(Photo: Getty Images)
By Chris Stocks
It was entirely fitting that the opening day of the final Ashes Test at the WACA was played under blue skies and in scorching heat.
This is a part of the world where the climate is harsh and for England, who have won here only once, the results are usually even harsher.
This ground is certainly not a thing of beauty. The 70-metre-high concrete floodlight pylons, installed in 1986 and, as is mandatory, must always be referred to as ‘iconic’, are ugly.
The rest of the WACA, a mix of concrete, corrugated iron and grass banks, is much the same.
However, this is a proper cricket venue – unique, atmospheric and boisterous.
To think England will never play another Test here again is sad, even if their dismal record – which before this match read played 13, won one, drawn three and lost nine – will not be missed.
The WACA will still host Test cricket but from next year the big three drawcards of India, South Africa and England will play Australia at the new 60,000-capacity Perth Stadium, which lies just across the Swan River within sight of the old ground.
Australia captain Steve Smith, speaking on the eve of the third Ashes Test, said: “It’s been a pretty special ground for a long period of time and we’ve always liked playing here. It’ll be nice to end things on a really good note for us here.”
If the new stadium represents progress, it will miss key components of what makes the WACA so special. The pitch at this venue has been derided as relatively slow and flat over the past few years after once being regarded as the fastest and bounciest in the world.
Although the Perth Stadium, which hosts its first international during England’s ODI series against Australia next month, will try and recreate ‘typical’ WACA surfaces, the fact it will have drop-in pitches means they will never truly be the same.
The other unique feature of the WACA – the Fremantle Doctor – will also be absent from Perth Stadium, namely because the famous westerly breeze that provides relief from the heat and assistance to seam bowlers will be unable to penetrate the bowl that is the new ground.
So, while there will undoubtedly be an upgrade in comfort at the new stadium, there will also be a distinct loss of character.
Walking around the WACA on day one, it was impossible to dismiss what a great place this is to watch cricket. Flanked by two grass banks on either side of the pitch, are the hotch-potch collection of stands – the Inverarity, Prindiville and Lillee-Marsh.
Shade here is a luxury afforded to the few, not the many.
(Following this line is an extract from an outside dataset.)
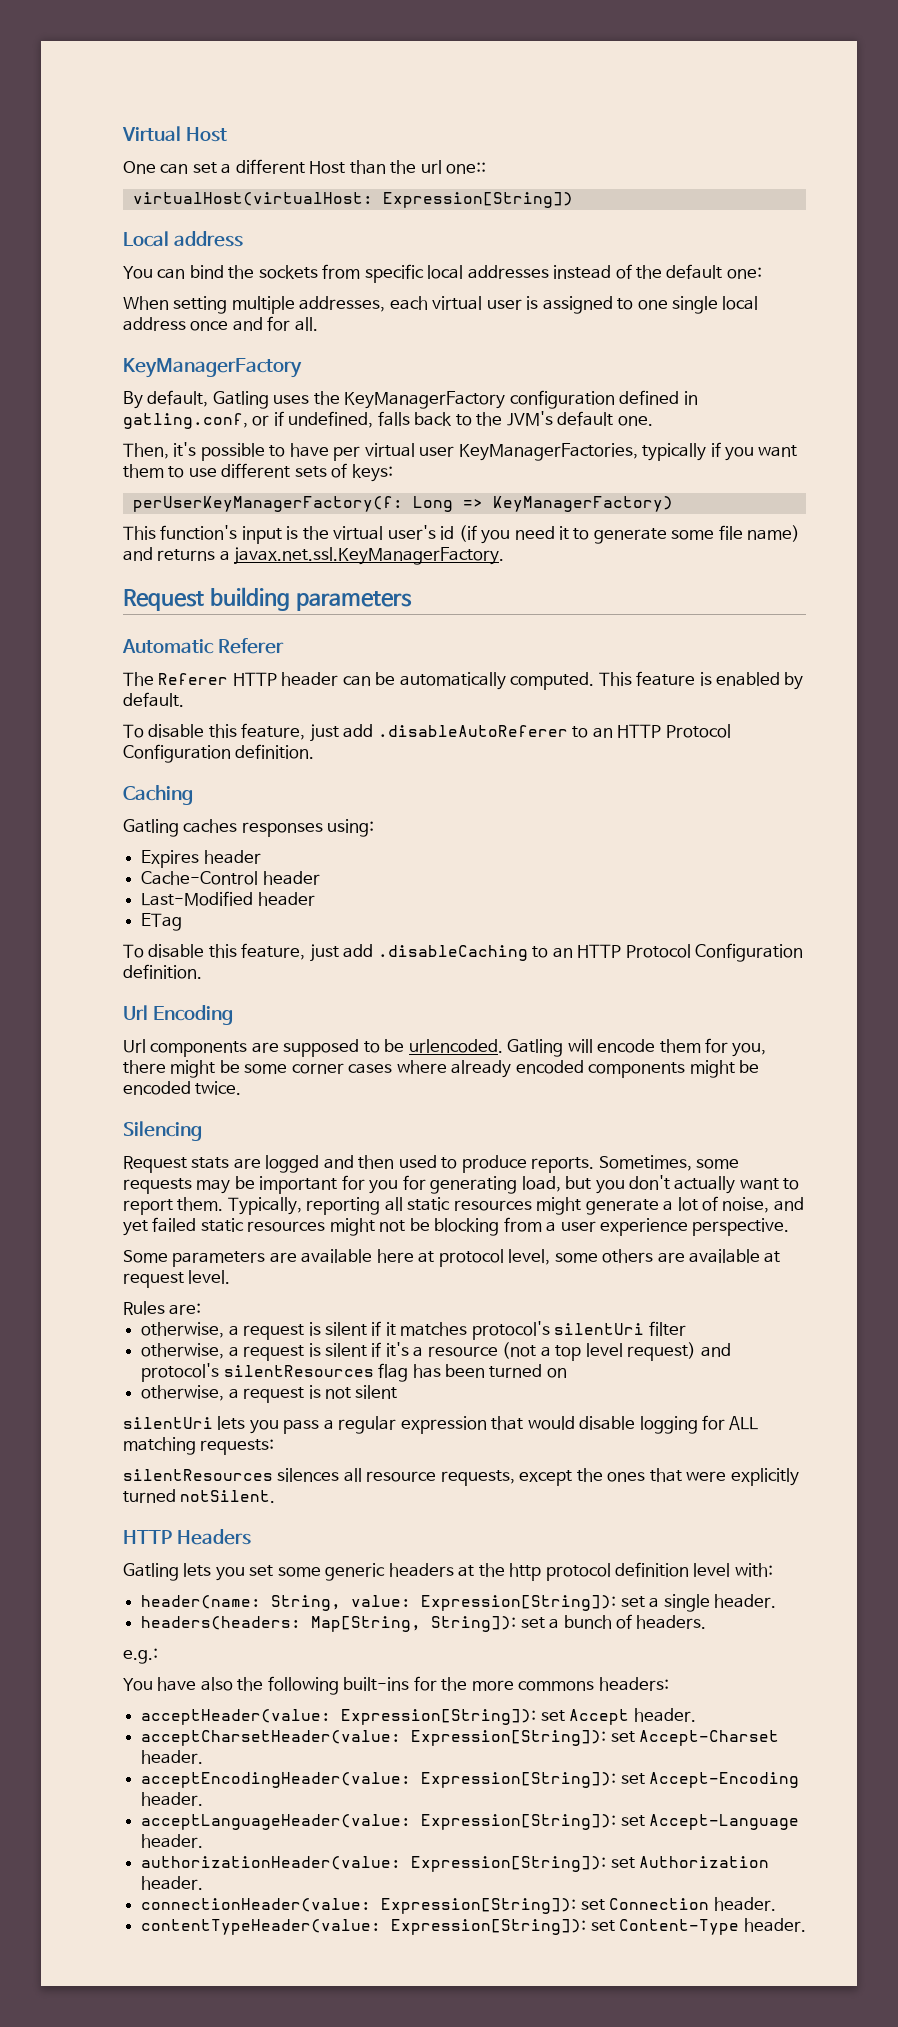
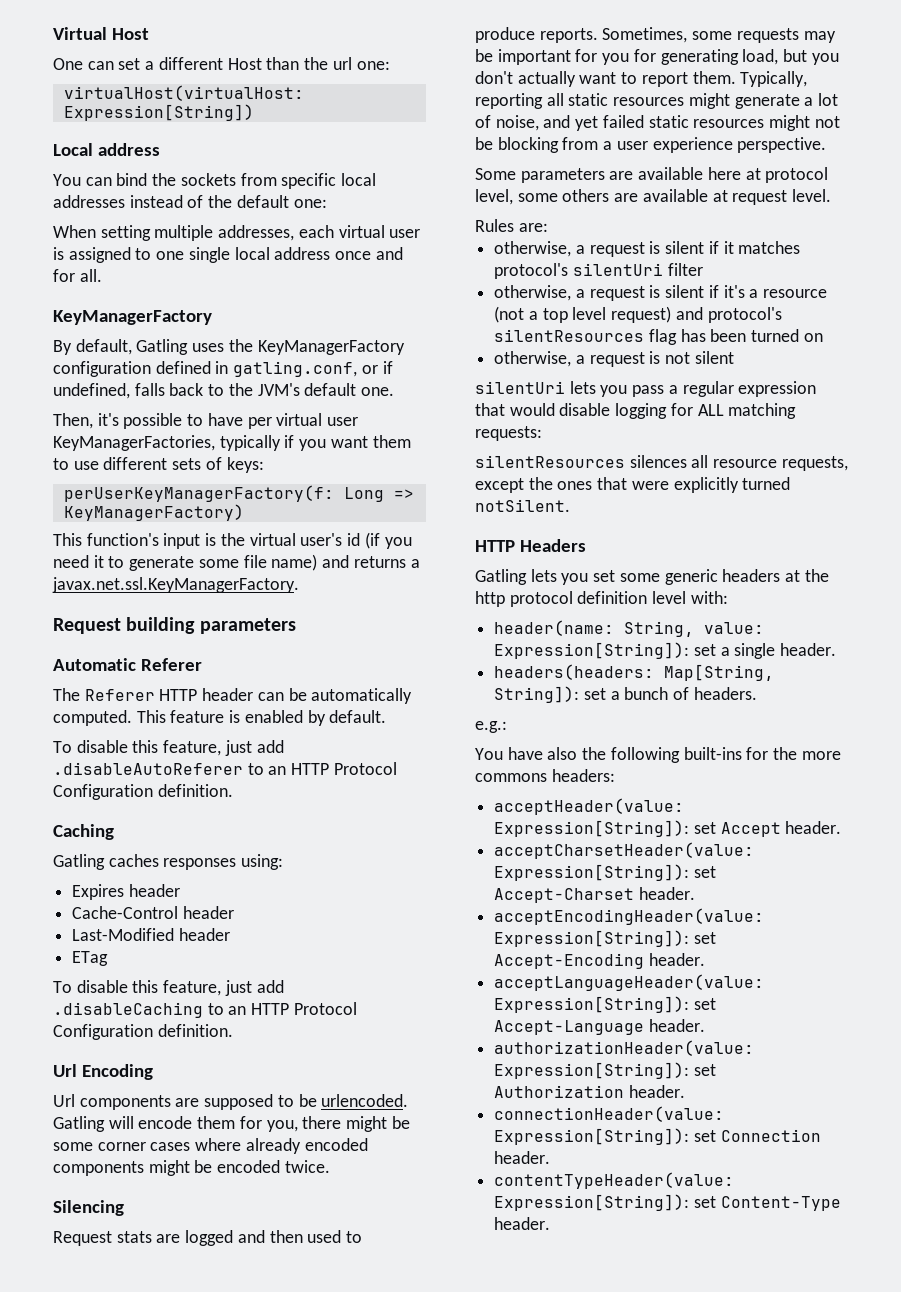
[446,162,487,174] one:: -> [356,61,390,70] one:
But as people busily apply the free industrial-strength sunscreen to protect themselves from the blazing heat, make their way around the concourse that encircles the whole venue or simply watch the cricket, there is a buzz and a background din that is unique to the WACA.
The smell too – suntan lotion, beer, burgers and heat coming off concrete – is also unlike any other venue in the world.
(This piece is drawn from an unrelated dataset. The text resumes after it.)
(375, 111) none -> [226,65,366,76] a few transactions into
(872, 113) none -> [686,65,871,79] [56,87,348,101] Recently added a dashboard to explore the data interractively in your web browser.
Despite the fact cricket has been played here since 1890 – the first pitch laid by an English gardener named William Henry Wise – Perth is actually a relatively new international venue. The first Test here was only played back in 1970, when England were the visitors.
It has changed a lot since then – the last redevelopment coming in 2002 – but as Geoffrey Boycott, who played in that maiden Test recalls, it was an eyesore back then, too.
“It looked like a desert,” he said. “There were no stands, but the pitch was good and quick. The ground itself wasn’t pleasing on the eye.”
Test cricket came so late to Perth chiefly because the logistics of staging a match here before the advent of air travel was simply too challenging. Western Australia has always been out on a limb from the rest of the country.
Yet they are right in step with the global move away from traditional sports venues and towards characterless, identikit stadiums.
It is sad but at least this series has provided people with one last chance to witness Ashes cricket at a proper cricket ground.
The WACA is by no means perfect. But its many imperfections are, in truth, what makes this such a special place.